Hidup kalau dipikir-pikir memang terasa sulit. Seketika ada banyak sekali keruwetan yang muncul ketika kita dihadapi pada persoalan akan masa yang belum datang dan yang belum pasti juga akan menimpa. Kita (atau aku saja kali ya?) suka menanyakan ‘bagaimana jika dan bagaimana kalau’. Pikiran-pikiran pada kemungkinan terburuk itu menjadi beban yang…hadeuh…bikin pusing kepala betmen. Padahal hidup seharusnya dibawa selow, seselow gaya merokok Bang Jol. Selebar dan secerah senyum Bang Andri ketika difoto.
Meski bekerja di tengah busuknya sampah-sampah dari dua ratusan ribu warga Banda Aceh, tapi Bang Jol dan Andri tetap bisa memenuhi kebutuhan hidup keluarga sehari-hari. Tanpa perlu merasa takut kehilangan pekerjaan. Tak ada kontrak kerja yang akan habis masanya, karena sampah akan selalu ada setiap hari, terus menggunung. Mereka tetap bisa bersenda-gurau seusai ‘dinas’. Berbagi rokok pancong sambil menikmati keindahan matahari tenggelam. Aku bersyukur berada di sana dengan mereka yang mengajarkan melihat keindahan yang selama ini mulai terlihat buram.
Indahnya hidup itu memang saling berbagi dengan segelas kopi, dimana pun dan kapan pun itu :)
Mungkin minuman atau makanan kurang tepat jika berbagi di TPA. Tapi rokok juga bukan pilihan yang baik pula. :D
tulisannya membuat dada ini haru biru.
Aduh…ga tau balas apa, Bang.
jadilah pria sejati, seperti bang Andri dan bang Jol :-)
Emmm… dalam sekali maknanya ya, Kak. baiklah. :D
diksinya yahud, nice work, kapan aku bisa tulis seperti ini :(
Makasih, Bang Yoga. Belajar sama-sama yuk. :)
Aku semacam baca cerpen nih. Berarrti tulisannya keren
Makasih, Kak Heki. :)
Yahh,, sedih banget ngeliat yang beginian. GImana ya cara biar berton-ton sampah dapat cepat daur ulang. Tadi sekilas lihat foto yang pertama kirain kota. Eh ternyata sampah…

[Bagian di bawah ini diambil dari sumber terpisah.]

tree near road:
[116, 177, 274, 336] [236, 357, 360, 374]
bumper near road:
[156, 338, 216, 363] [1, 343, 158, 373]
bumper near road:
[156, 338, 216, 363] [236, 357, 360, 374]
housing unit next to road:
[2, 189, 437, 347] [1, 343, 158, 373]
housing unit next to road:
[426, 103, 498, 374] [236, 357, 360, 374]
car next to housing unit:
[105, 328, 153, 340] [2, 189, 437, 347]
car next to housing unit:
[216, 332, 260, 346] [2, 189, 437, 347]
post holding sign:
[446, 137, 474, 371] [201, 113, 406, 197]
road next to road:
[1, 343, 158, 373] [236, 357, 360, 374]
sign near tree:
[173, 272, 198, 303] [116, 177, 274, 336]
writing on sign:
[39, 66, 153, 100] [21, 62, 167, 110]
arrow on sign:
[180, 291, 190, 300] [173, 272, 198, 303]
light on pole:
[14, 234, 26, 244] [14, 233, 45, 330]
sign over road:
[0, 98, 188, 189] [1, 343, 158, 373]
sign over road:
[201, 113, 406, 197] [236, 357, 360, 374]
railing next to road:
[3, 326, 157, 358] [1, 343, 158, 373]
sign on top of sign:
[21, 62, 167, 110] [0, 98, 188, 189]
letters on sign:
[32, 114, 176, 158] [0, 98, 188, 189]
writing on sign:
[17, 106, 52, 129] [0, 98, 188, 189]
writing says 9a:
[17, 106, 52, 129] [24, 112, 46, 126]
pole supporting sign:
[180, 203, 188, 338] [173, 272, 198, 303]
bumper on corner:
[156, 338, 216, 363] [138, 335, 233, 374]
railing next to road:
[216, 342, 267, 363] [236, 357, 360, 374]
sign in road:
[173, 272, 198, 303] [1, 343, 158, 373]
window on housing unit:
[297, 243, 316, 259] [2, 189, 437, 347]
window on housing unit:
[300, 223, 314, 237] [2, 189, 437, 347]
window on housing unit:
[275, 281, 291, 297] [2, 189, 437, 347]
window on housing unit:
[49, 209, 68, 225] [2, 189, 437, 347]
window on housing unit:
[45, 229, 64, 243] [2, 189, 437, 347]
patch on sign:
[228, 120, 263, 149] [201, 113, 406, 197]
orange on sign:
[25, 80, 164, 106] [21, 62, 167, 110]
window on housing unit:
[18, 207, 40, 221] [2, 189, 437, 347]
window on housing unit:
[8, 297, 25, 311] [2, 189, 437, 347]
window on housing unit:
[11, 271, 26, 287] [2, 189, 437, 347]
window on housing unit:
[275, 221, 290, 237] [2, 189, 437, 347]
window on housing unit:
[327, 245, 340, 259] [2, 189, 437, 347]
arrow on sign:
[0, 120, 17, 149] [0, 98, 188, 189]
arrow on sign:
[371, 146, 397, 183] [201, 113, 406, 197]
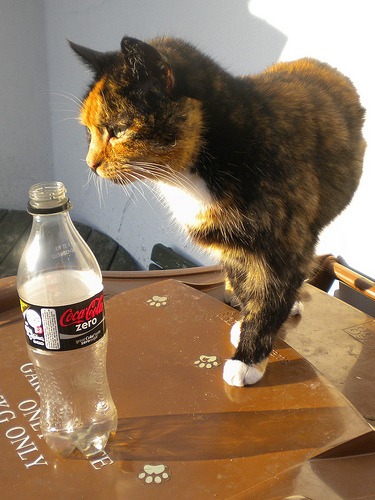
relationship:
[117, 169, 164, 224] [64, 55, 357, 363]
whiskers on cat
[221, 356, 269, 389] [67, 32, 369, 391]
paw on cat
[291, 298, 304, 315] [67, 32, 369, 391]
white paw on cat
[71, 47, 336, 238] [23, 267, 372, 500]
cat on cart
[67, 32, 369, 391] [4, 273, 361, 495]
cat on table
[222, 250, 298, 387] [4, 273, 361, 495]
leg on table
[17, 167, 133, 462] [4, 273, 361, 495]
bottle on table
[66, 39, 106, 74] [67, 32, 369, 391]
ear standing out on cat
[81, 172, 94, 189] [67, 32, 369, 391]
white whiskers of cat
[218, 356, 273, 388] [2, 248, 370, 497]
paw on top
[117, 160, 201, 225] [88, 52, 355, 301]
whiskers on cat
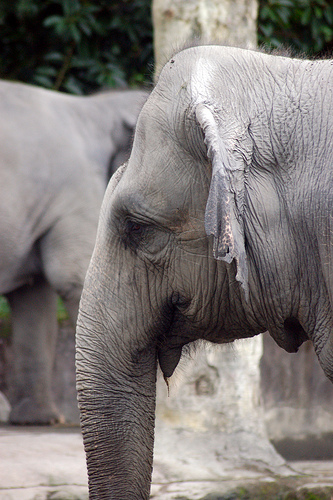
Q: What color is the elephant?
A: Grey.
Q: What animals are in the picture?
A: Elephants.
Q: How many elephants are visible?
A: 2.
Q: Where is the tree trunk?
A: Behind the front elephant.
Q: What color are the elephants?
A: Gray.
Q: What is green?
A: Tree leaves.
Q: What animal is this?
A: Elephant.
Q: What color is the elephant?
A: Gray.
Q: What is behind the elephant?
A: Trunk of tree.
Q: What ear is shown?
A: Left.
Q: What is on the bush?
A: Leaves.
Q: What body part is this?
A: Ear.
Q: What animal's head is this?
A: Elephant.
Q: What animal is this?
A: Elephant.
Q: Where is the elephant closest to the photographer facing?
A: Left.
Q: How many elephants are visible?
A: Two.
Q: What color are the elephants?
A: A chalky grey.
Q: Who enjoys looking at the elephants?
A: People like the photographer.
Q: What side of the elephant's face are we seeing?
A: The left side.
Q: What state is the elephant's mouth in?
A: It's closed.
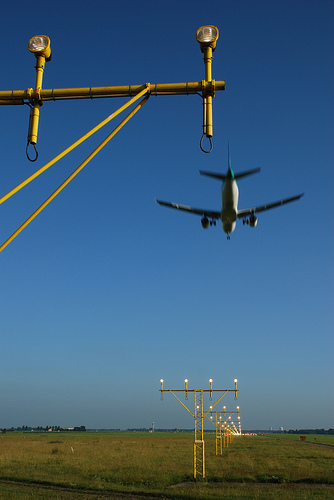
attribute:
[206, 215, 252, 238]
wheels — down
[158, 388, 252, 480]
bars — yellow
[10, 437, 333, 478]
field — grassy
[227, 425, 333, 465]
runway — airport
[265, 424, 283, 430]
structures —  in distance,  two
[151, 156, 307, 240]
airplane — green, white, flying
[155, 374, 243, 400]
lights — lit, metal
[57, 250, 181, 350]
sky — cloudless, clear, blue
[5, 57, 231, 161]
towers — yellow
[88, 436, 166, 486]
field — green, airport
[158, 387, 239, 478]
pole — yellow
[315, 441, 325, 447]
road — grey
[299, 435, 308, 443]
sign — red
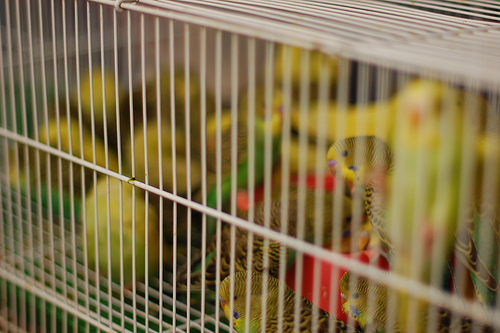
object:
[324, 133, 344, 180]
yellow beak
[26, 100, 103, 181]
birds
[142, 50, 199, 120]
birds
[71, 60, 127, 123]
birds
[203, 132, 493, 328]
chics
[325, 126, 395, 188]
head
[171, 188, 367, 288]
bird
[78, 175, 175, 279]
bird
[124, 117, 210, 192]
bird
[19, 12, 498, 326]
bird cage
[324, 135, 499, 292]
bird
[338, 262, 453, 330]
bird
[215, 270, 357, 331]
bird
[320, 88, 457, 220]
giraffe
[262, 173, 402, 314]
dish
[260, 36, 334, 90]
birds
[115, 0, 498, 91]
top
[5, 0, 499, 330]
side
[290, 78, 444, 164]
bird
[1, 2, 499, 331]
cage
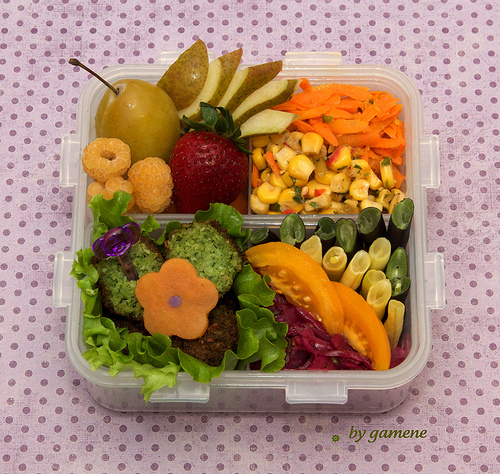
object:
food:
[83, 75, 412, 372]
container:
[53, 51, 446, 414]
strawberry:
[168, 101, 254, 215]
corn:
[250, 131, 406, 214]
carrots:
[251, 78, 405, 189]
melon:
[135, 257, 220, 340]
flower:
[68, 189, 289, 406]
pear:
[67, 39, 299, 159]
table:
[0, 0, 499, 473]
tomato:
[246, 240, 391, 370]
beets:
[244, 198, 416, 371]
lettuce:
[67, 188, 289, 406]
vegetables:
[69, 190, 288, 404]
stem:
[180, 101, 253, 155]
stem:
[69, 57, 118, 95]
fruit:
[68, 40, 298, 214]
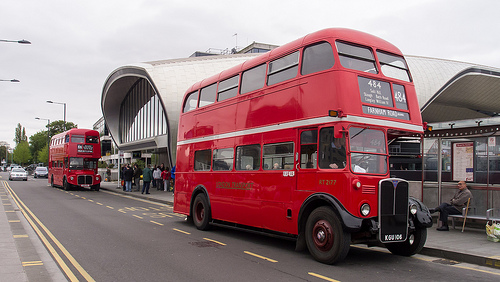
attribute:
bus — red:
[154, 39, 451, 274]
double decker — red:
[168, 25, 435, 261]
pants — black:
[425, 194, 481, 235]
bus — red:
[46, 129, 101, 189]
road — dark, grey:
[3, 156, 499, 280]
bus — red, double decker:
[45, 122, 101, 188]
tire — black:
[303, 202, 353, 262]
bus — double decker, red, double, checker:
[171, 25, 424, 260]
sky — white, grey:
[43, 16, 98, 85]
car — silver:
[6, 156, 22, 181]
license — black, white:
[383, 231, 404, 241]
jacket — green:
[139, 168, 155, 182]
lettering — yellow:
[126, 195, 186, 223]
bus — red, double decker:
[209, 44, 446, 264]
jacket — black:
[122, 168, 134, 182]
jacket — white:
[151, 168, 161, 184]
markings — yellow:
[47, 178, 330, 279]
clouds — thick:
[256, 0, 323, 33]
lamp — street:
[13, 32, 30, 58]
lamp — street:
[11, 28, 38, 55]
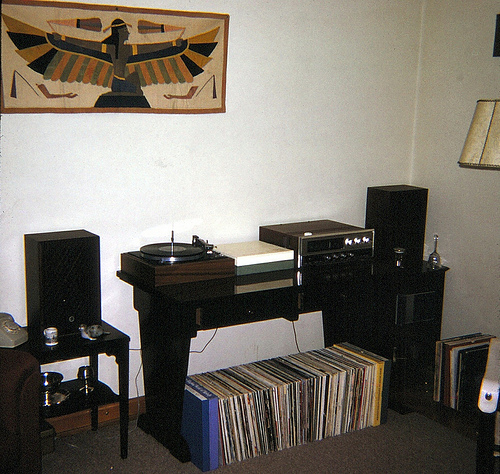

http://www.littlenomadid.blogspot.com
Mungkin salah satu caranya kita mulai dari diri sendiri kali ya, Velysia. Dengan cara mengurangi pemakaian plastik.
Betahnya ya mereka memulung.
Haru menyala membaca perjuangan mereka, hehe.
Spiritnya ya bang yang perlu kita contoh. :D
Izin menyimak, dan semoga ada yang bisa kita gerakkan untuk warga Banda Aceh ke depan yaa. aamin.
http://nowayreturn.blogspot.com/2014/02/memisahkan-sampah-basah-dan-sampah.html
Amin, bang Az.
(y) bagus cit..aku share ya
Makasih, Kak Mira. Silahkan di-share sebanyak-banyaknya. Hehehe
Cerita sampah, tapi isinya bagai berlian…!
Waduh, Bang Bos juga ikut komen. Tulisannya pun masih sampah, Bang Bos. :D
senyumnya gak keliatan, Bang. Gelap mukanya :))
Iya, Kak. Udah magrib soalnya waktu tu. Tapi kalau dikasih terang dikit jadi ga begitu bagus lagi. Tapi kan nampak tu giginya, Kak. Haha…
Selama tinggal di Banda, saya sama sekali tidak pernah menjamah daerah ini. Entah karena satu dan lain hal sehingga membuat saya tidak punya kepentingan ke sana. Terima kasih sudah berbagi tentang ini, suatu saat jika “jalan-jalan” lagi ke Banda saya akan mencari sesuatu yang menarik dari tempat ini.
Banyak tempat yang menarik di setiap daerah, Bang Bai. Asal kita mau membuka mata lebih lebar sih. Hehe…
oma keren kali bang……
Makasih bang surfer dan fotografer. Kapan-kapan ajari kami ya bang.